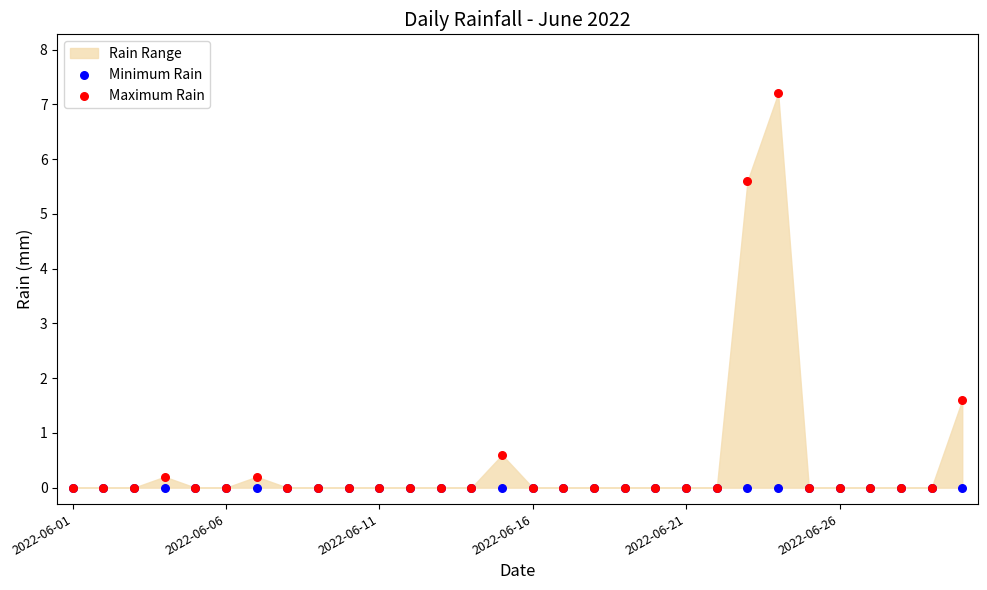

Across all series, what Y value is closest to 3?

1.6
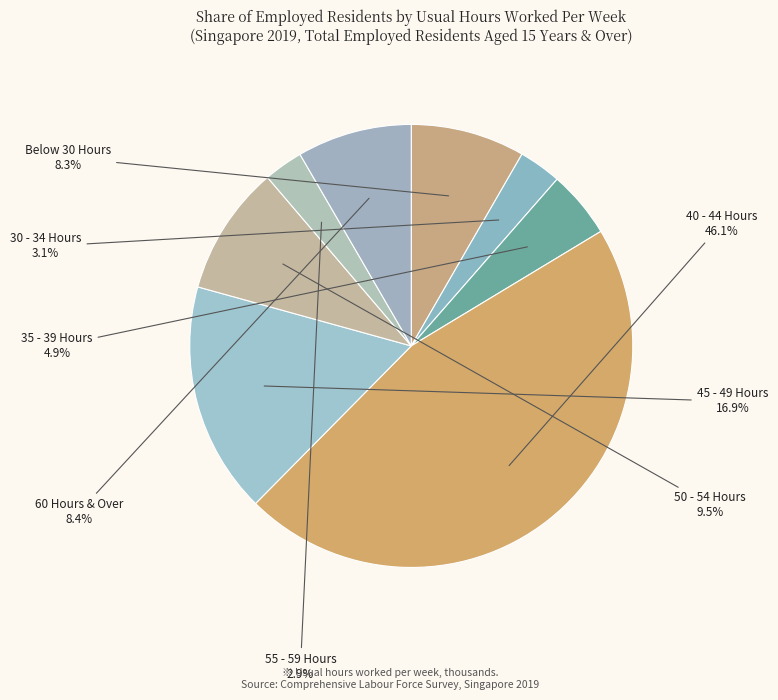

How many slices are in this pie chart?

8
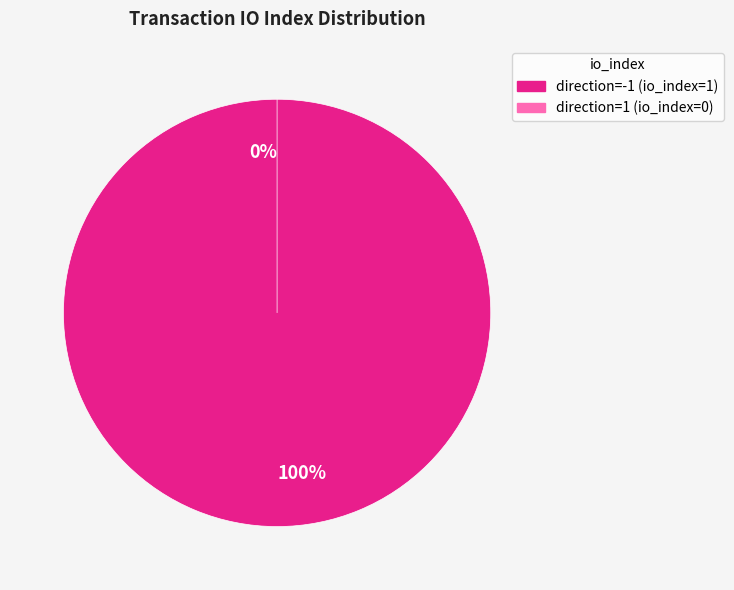

To the nearest percent, what percentage of the pie is direction=-1?

100%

****************************************

#### Exercise requirements
Rewrite all the items above, changing every "pie" to "circle" and leaving everything else as it is. Omit the pictures.

#### Result of the exercise
Across all series, what Y value is closest to 3?

1.6

How many slices are in this circle chart?

8

To the nearest percent, what percentage of the circle is direction=-1?

100%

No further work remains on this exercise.